My favourite comedy show of the last decade is undoubtedly 30 Rock. A sitcom that revolves around the makings of a Saturday Night Live-esque sketch show, TGS (The Girlie Show with Tracy Jordan), its capacity for relentless off-the-wall jokes is unmatched. It’s a show that fits my sense of humour perfectly.
Sadly, 30 Rock came to an end in January 2013 with a shortened Season 7. It was a critical darling, with Emmy nominations galore each year and great reviews, but it didn’t quite pull in the ratings that channel NBC wanted. It never really had the same syndication push over here in the UK that similar shows such as Friends and Scrubs had, so it’s only now that I’ve been able to watch Season 7 in a proper way, on DVD. Having now watched the entirety of the show, I’m very happy to say that the final episodes of 30 Rock were as clever and funny as any other and sent the show out on a high.
For those that are unaware about the show, the lead character in the show is Liz Lemon (Tina Fey), a middle-aged woman trying to balance work and home life. From being a social outcast and oddball in the beginning, she has gradually become more “normal” in the eyes of her colleagues, with a husband and ambitions of having children. The other main attraction of the show is network president Jack Donaghy (Alec Baldwin), whose amazing vanity and doctrinal views are as crazy as they are hilarious, and his quest to reach the top of NBC’s parent company Kabletown. The show generally sees Liz tries to wrangle the eccentric stars of her show Jenna Maroney (Jane Krakowski) and Tracy Jordan (Tracy Morgan) and seeks the advice of Jack the executive. These are just the main threads of the series which this season included bizarre subplots such as the mad Jenna and her fake Jimmy Buffet-style personality drawing legions of fans that could potentially swing the 2012 US Presidential election and Tracy drawing Jack into a lawsuit battle over his movie Aunt Phatso.
30 Rock continues its great satire of modern TV and culture in general into its last season. The digs at parent channel NBC (which is parodied directly in the show) keep coming as they indirectly criticise the way in which their show was handled and the “dumbing down” of TV. Brilliant pastiches of other programs like the made-up game show Homynym are part of the show’s edge and lasting appeal. Through Jack it also provides a brilliant send-up of the rich Republican stereotype, with his attempts at getting Mitt Romney this season part of the show’s rich heritage of political jokes. But still 30 Rock’s trademark humour is its ability to make jokes with almost every line, a trait that only Family Guy really does as well on TV. It’s a show so quotable with so many memorable lines that make me break with laughter. Some gems from this season include:
“He’s avoiding me. What am I my son’s piano recital?”
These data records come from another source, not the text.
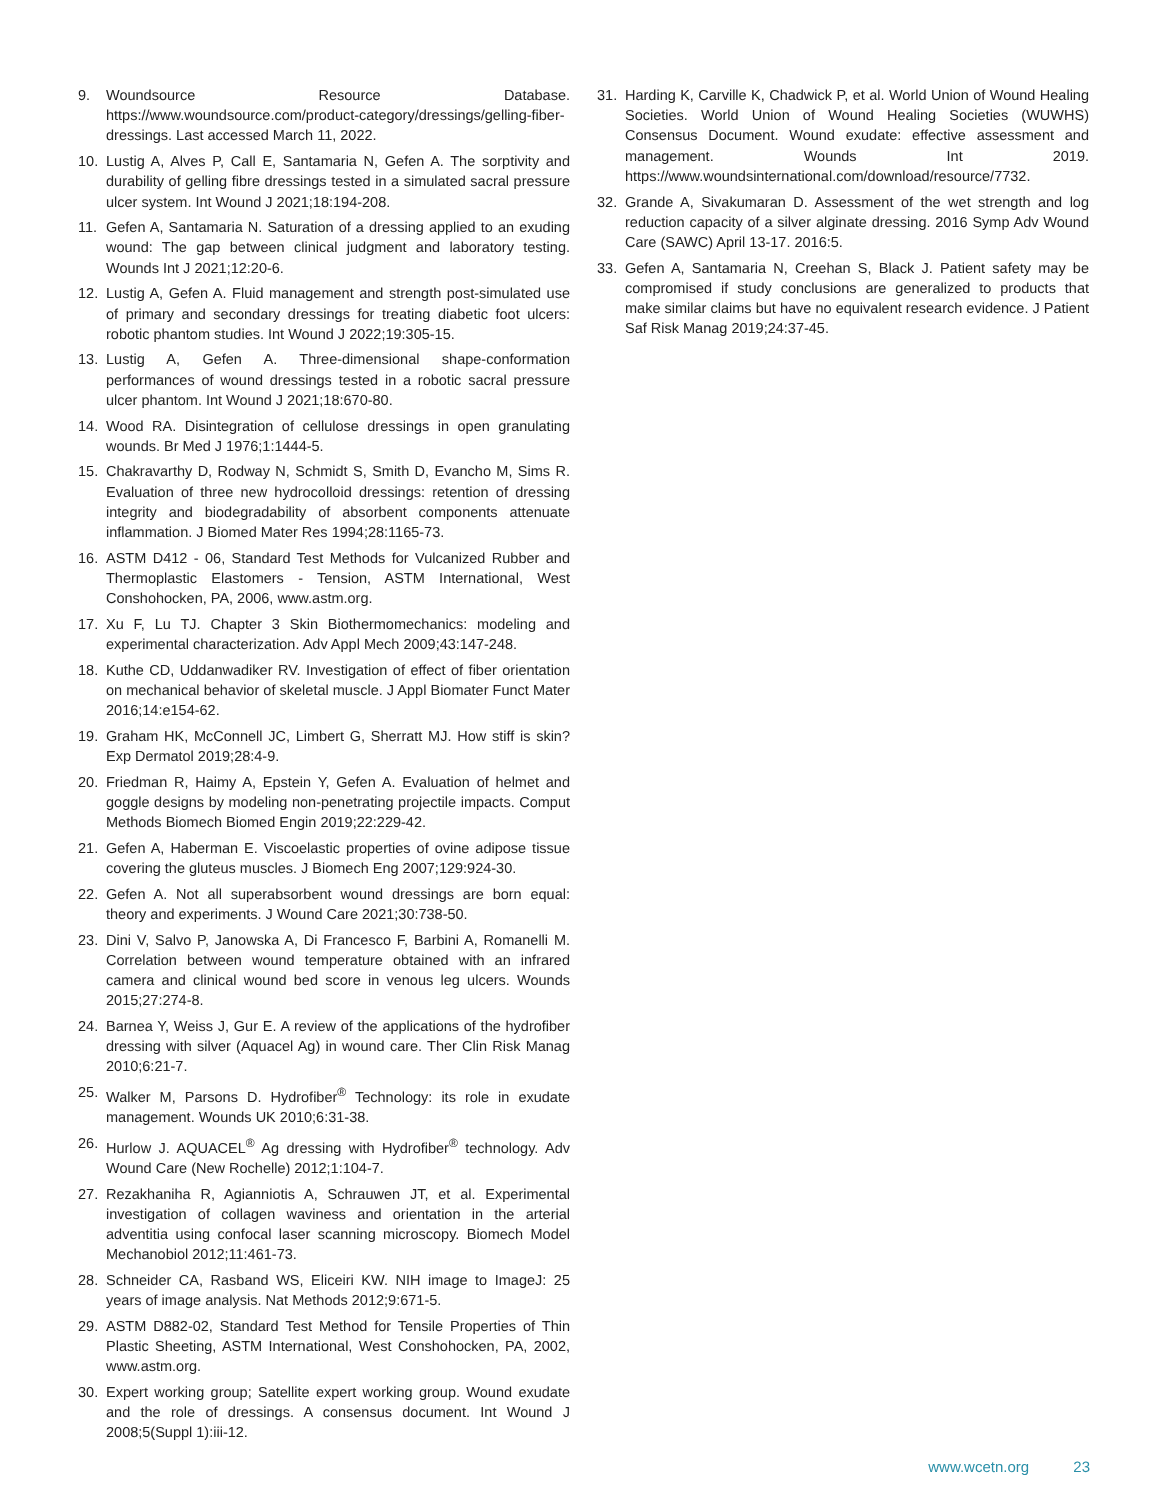9. Woundsource Resource Database. https://www.woundsource.com/product-category/dressings/gelling-fiber-dressings. Last accessed March 11, 2022.
10. Lustig A, Alves P, Call E, Santamaria N, Gefen A. The sorptivity and durability of gelling fibre dressings tested in a simulated sacral pressure ulcer system. Int Wound J 2021;18:194-208.
11. Gefen A, Santamaria N. Saturation of a dressing applied to an exuding wound: The gap between clinical judgment and laboratory testing. Wounds Int J 2021;12:20-6.
12. Lustig A, Gefen A. Fluid management and strength post-simulated use of primary and secondary dressings for treating diabetic foot ulcers: robotic phantom studies. Int Wound J 2022;19:305-15.
13. Lustig A, Gefen A. Three-dimensional shape-conformation performances of wound dressings tested in a robotic sacral pressure ulcer phantom. Int Wound J 2021;18:670-80.
14. Wood RA. Disintegration of cellulose dressings in open granulating wounds. Br Med J 1976;1:1444-5.
15. Chakravarthy D, Rodway N, Schmidt S, Smith D, Evancho M, Sims R. Evaluation of three new hydrocolloid dressings: retention of dressing integrity and biodegradability of absorbent components attenuate inflammation. J Biomed Mater Res 1994;28:1165-73.
16. ASTM D412 - 06, Standard Test Methods for Vulcanized Rubber and Thermoplastic Elastomers - Tension, ASTM International, West Conshohocken, PA, 2006, www.astm.org.
17. Xu F, Lu TJ. Chapter 3 Skin Biothermomechanics: modeling and experimental characterization. Adv Appl Mech 2009;43:147-248.
18. Kuthe CD, Uddanwadiker RV. Investigation of effect of fiber orientation on mechanical behavior of skeletal muscle. J Appl Biomater Funct Mater 2016;14:e154-62.
19. Graham HK, McConnell JC, Limbert G, Sherratt MJ. How stiff is skin? Exp Dermatol 2019;28:4-9.
20. Friedman R, Haimy A, Epstein Y, Gefen A. Evaluation of helmet and goggle designs by modeling non-penetrating projectile impacts. Comput Methods Biomech Biomed Engin 2019;22:229-42.
21. Gefen A, Haberman E. Viscoelastic properties of ovine adipose tissue covering the gluteus muscles. J Biomech Eng 2007;129:924-30.
22. Gefen A. Not all superabsorbent wound dressings are born equal: theory and experiments. J Wound Care 2021;30:738-50.
23. Dini V, Salvo P, Janowska A, Di Francesco F, Barbini A, Romanelli M. Correlation between wound temperature obtained with an infrared camera and clinical wound bed score in venous leg ulcers. Wounds 2015;27:274-8.
24. Barnea Y, Weiss J, Gur E. A review of the applications of the hydrofiber dressing with silver (Aquacel Ag) in wound care. Ther Clin Risk Manag 2010;6:21-7.
25. Walker M, Parsons D. Hydrofiber<sup>®</sup> Technology: its role in exudate management. Wounds UK 2010;6:31-38.
26. Hurlow J. AQUACEL<sup>®</sup> Ag dressing with Hydrofiber<sup>®</sup> technology. Adv Wound Care (New Rochelle) 2012;1:104-7.
27. Rezakhaniha R, Agianniotis A, Schrauwen JT, et al. Experimental investigation of collagen waviness and orientation in the arterial adventitia using confocal laser scanning microscopy. Biomech Model Mechanobiol 2012;11:461-73.
28. Schneider CA, Rasband WS, Eliceiri KW. NIH image to ImageJ: 25 years of image analysis. Nat Methods 2012;9:671-5.
29. ASTM D882-02, Standard Test Method for Tensile Properties of Thin Plastic Sheeting, ASTM International, West Conshohocken, PA, 2002, www.astm.org.
30. Expert working group; Satellite expert working group. Wound exudate and the role of dressings. A consensus document. Int Wound J 2008;5(Suppl 1):iii-12.
31. Harding K, Carville K, Chadwick P, et al. World Union of Wound Healing Societies. World Union of Wound Healing Societies (WUWHS) Consensus Document. Wound exudate: effective assessment and management. Wounds Int 2019. https://www.woundsinternational.com/download/resource/7732.
32. Grande A, Sivakumaran D. Assessment of the wet strength and log reduction capacity of a silver alginate dressing. 2016 Symp Adv Wound Care (SAWC) April 13-17. 2016:5.
33. Gefen A, Santamaria N, Creehan S, Black J. Patient safety may be compromised if study conclusions are generalized to products that make similar claims but have no equivalent research evidence. J Patient Saf Risk Manag 2019;24:37-45.
www.wcetn.org 23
“The night is young, and neither are you.”
“At some point, you have to turn the horse into glue”
“She’s lying like a rug. Rug is an offensive term for Persians that I made up.”
“I’m doing absolutely nothing. I got the idea from watching your President Obama the last four years.”
“My boyfriend was supposed to pick me up after that shoot, so I called him and I was like “OJ, where are you?” And he was like, “Wait, you’re alive? Then who did I kill?””
“There are no bad ideas Lemon, only great ideas that go horribly wrong.”
“Sorry Liz, I’m not even sure if they serve brunch after…the 90s.”
“I’ll have my Jews on you so fast, you’ll think you’re an Asian girl.”
Whilst being hysterically funny, the final season does a great job of wrapping up the show’s main plots and giving it an emotional resonance that would be forgiven if it was missed but makes the show a lot stronger for it. Perhaps the best episode in terms of drama is the third to last one, “A Goon’s Deed in a Weary World”. Jack finally becomes king of the castle as he’s installed as CEO of Kabletown, the cast and crew of TGS give up on their quest to save it from cancellation and Liz gets the children she’s wanted for so long, adopted twins that seem like they’ll be able to replace Jenna and Tracy as the people she cares for when the show ends.
I’m sad that 30 Rock is over, as there’s nothing quite like it on TV at the moment and certainly nothing quite as funny. But to see it end in the way it did, and stay consistently funny to the end makes it almost worthwhile. If you haven’t seen it, definitely put on a few episodes and see if it’s for you. And if even if you don’t, at least take Tracy Jordan’s sage life advice and “live every week like it’s shark week”.